Window is one of the most important tools in stream processing. It splits unbounded stream data into bounded ports. Set operations such as aggregation, sort, and join are only applied to bounded data using windows.

We will explain about windows and related operations in the future but currently you can refer to the following materials to get understand them:

Window in SpringQL

Window types

Currently, SpringQL supports the follwing window types:

  • Event-time-based:
    • fixed window (also called tumbling window)
    • sliding window

Count-based windows, global windows, and session windows are not supported.

Window pane

You can create 0 or 1 window in a pump. WINDOW clause creates a window.
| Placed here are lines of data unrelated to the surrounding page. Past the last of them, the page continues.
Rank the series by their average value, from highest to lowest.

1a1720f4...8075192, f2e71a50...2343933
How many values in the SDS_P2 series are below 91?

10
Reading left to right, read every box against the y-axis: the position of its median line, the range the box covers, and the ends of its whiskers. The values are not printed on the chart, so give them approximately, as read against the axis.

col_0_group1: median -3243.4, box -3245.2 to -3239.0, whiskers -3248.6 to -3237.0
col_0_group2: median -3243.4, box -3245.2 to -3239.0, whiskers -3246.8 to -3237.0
10-sec fixed window (event-time-based)
CREATE PUMP p AS
INSERT INTO s2 ...
SELECT ... FROM s1 ...
FIXED WINDOW DURATION_SECS(10);

Window and panes

A window has panes inside. A pane works as a bound of rows from unbounded rows.

You do not explicitly write about panes in SpringQL but SpringQL users may want to know about panes to understand windows' behavior.
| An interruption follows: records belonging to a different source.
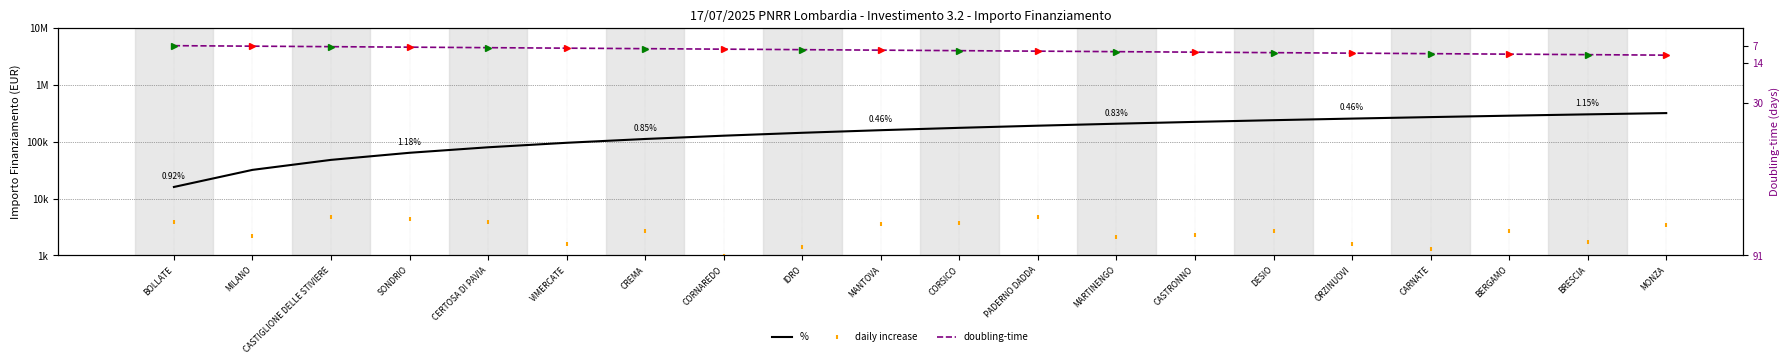

What are all the series names shown in the legend?

%, daily increase, doubling-time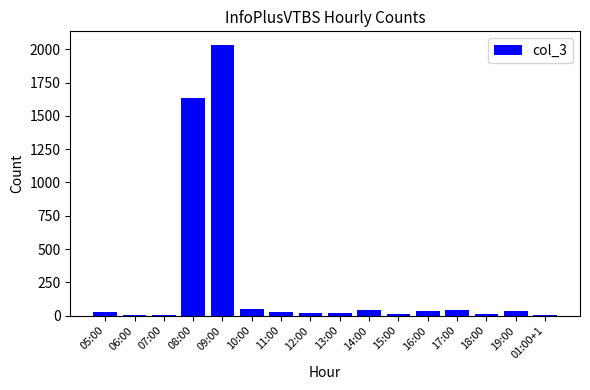

True or false: the data shows 21 at 12:00.

True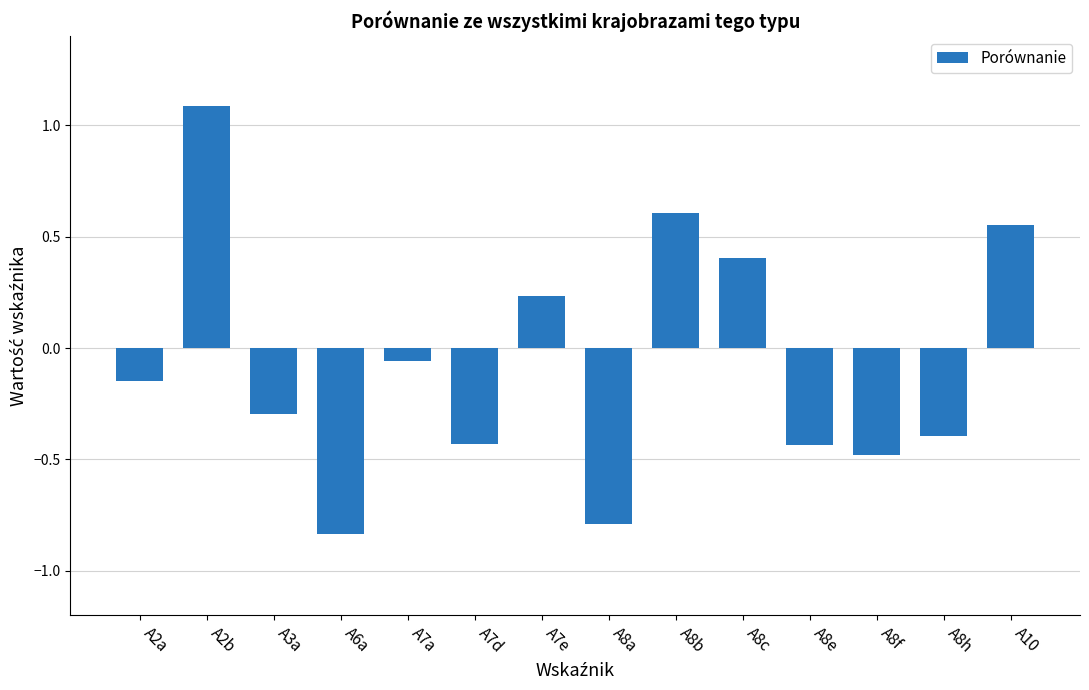

Are the bars horizontal?

No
When a pane start at for time-based windows?

Users cannot specify the start time of panes. For example, a pane in a 10-sec window can start from 12:00:00 but cannot from 12:00:05.
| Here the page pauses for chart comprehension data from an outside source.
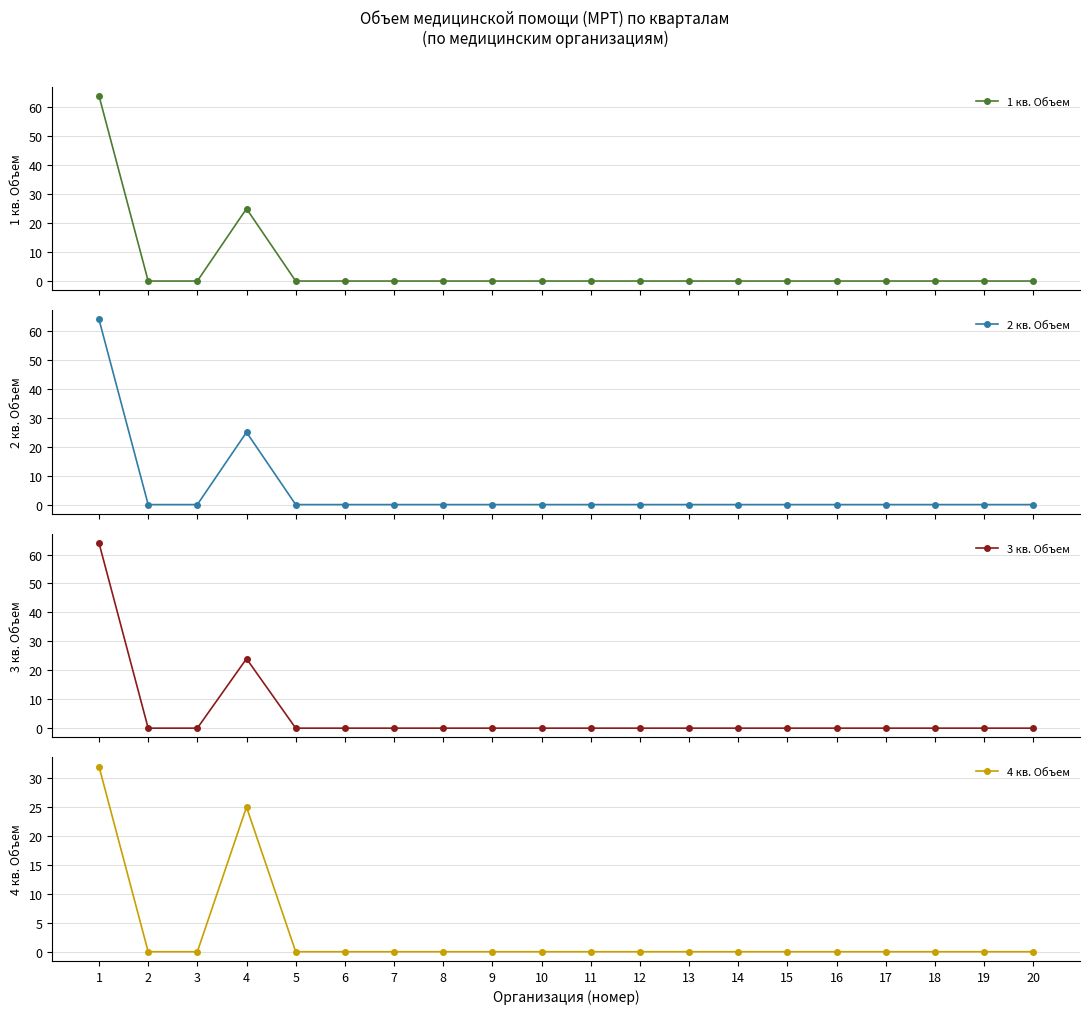

True or false: 4 кв. Объем has a value of -10 at 8.

False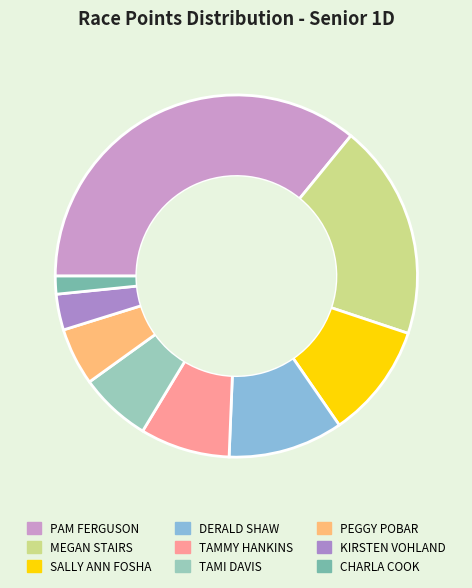

Does KIRSTEN VOHLAND account for over 50% of the chart?

No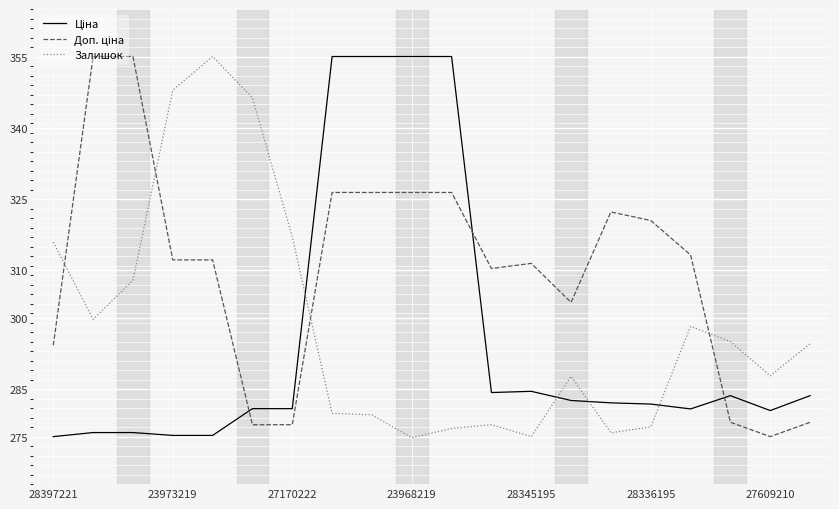

How many lines are shown in the chart?

3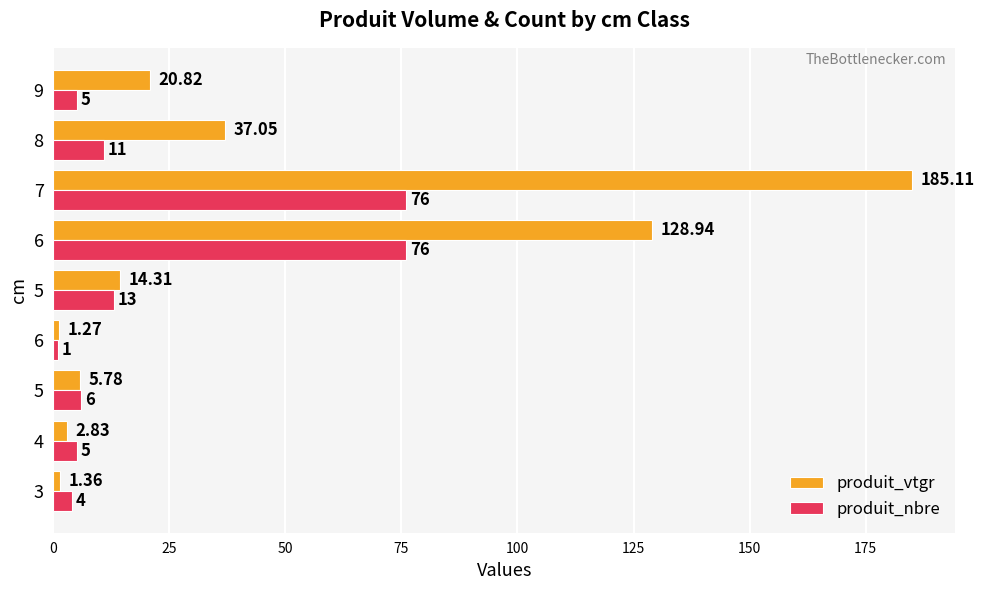

Count the number of categories in the chart.

9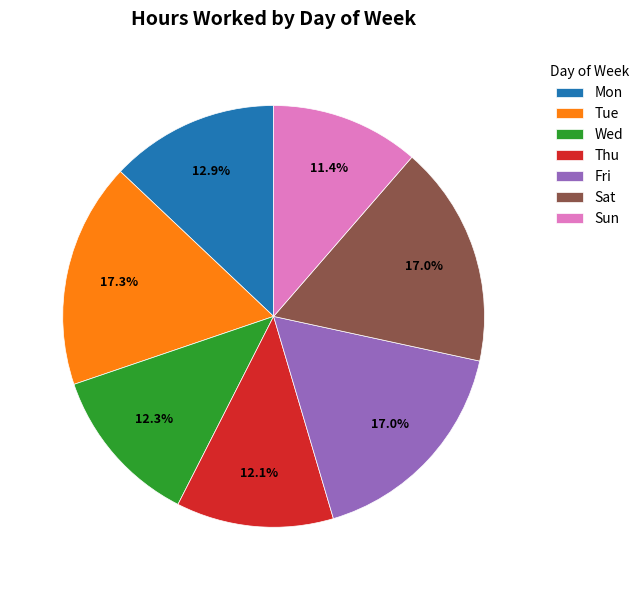

Is there any slice that represents more than half of the pie?

No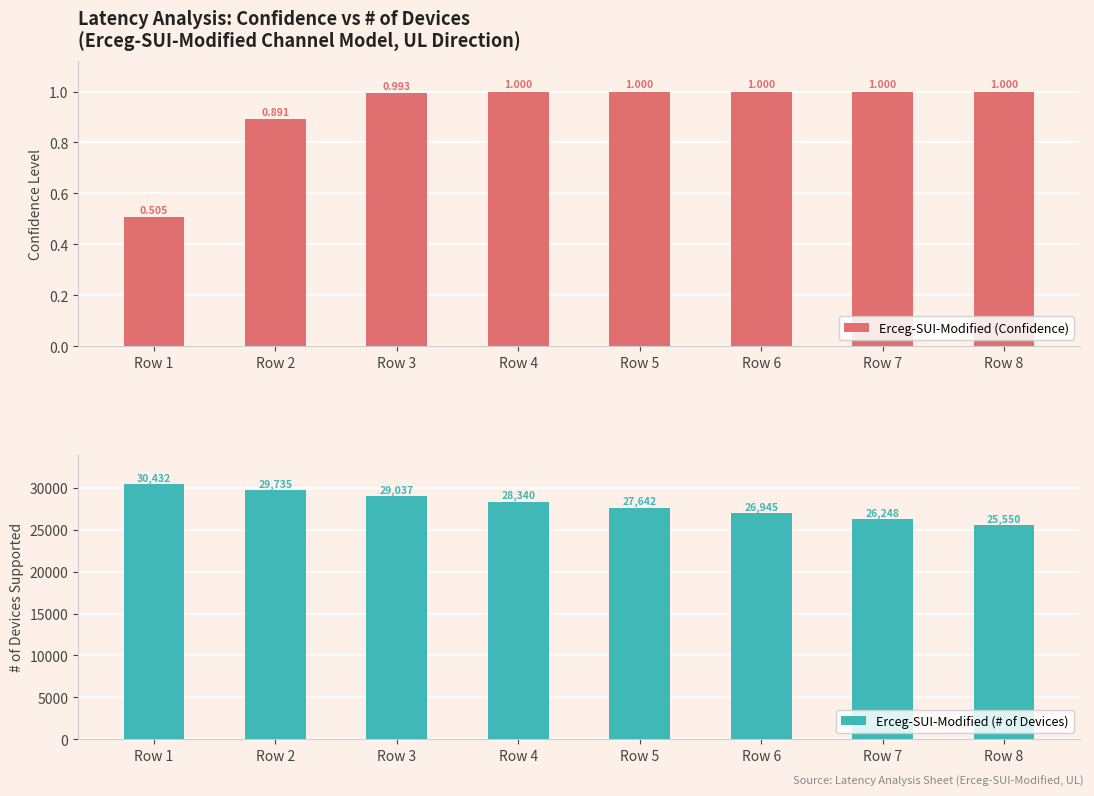

List the series in order of their peak value, highest first.

Erceg-SUI-Modified (# of Devices), Erceg-SUI-Modified (Confidence)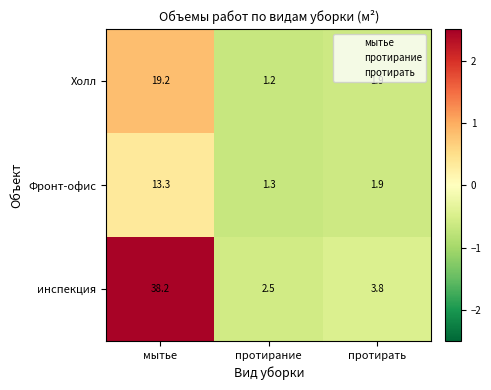

What is the maximum value for Фронт-офис?

13.3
For 1-sec, 2-sec, 3-sec, 5-sec, ... and 60-sec (factors of 60) time-based windows, you may intuitively list start times. For 7-sec window, when are the start times? In the current implementation, 1970-01-01 00:00:00 (origin of unixtime) is used as an origin point. So the start times of 7-sec window panes are: 1970-01-01 00:00:00, 1970-01-01 00:00:07, ...

Triggers

SpringQL currently provides very limited functionality for triggers.

Downstreams of a window pump observe only the result of the window operation. They cannot see any intermediate values before panes (splits of a window) get closed.

Handling late data in SpringQL

WINDOW clauses in SpringQL take "allowed latency" argument.

1 sec allowed latency
CREATE PUMP p AS
INSERT INTO s2 ...
SELECT ... FROM s1 ...
FIXED WINDOW DURATION_SECS(10), DURATION_SECS(1);

In the above statement, you create 10-sec fixed window allowing 1-sec late data. Late data are allowed to get in a window pane only if their latencies are less than 1 second.

Late data (1)

^ At first, no pane is created inside the window.

Late data (2)

^ The window gets 12:00:00 row. It updates the watermark and [12:00:00, 12:00:10) pane is created from the new watermark.

Late data (3)

^ 12:00:10 row updates the watermark and creates [12:00:10, 12:00:20) pane. The [12:00:00, 12:00:10) pane is not closed by the new watermark because the window allows 1-sec latency.

Late data (4)

^ 12:00:05 comes after 12:00:10 but it is in-time due to the 1-sec allowed latency. The row does not update the watermark because the timestamp is less than the watermark.

Late data (5)

12:00:11 row updates the watermark and the [12:00:00, 12:00:10) pane is closed by the new watermark because the row exceeds the allowed latency of the pane. The new watermark creates [12:00:11, 12:00:21) pane.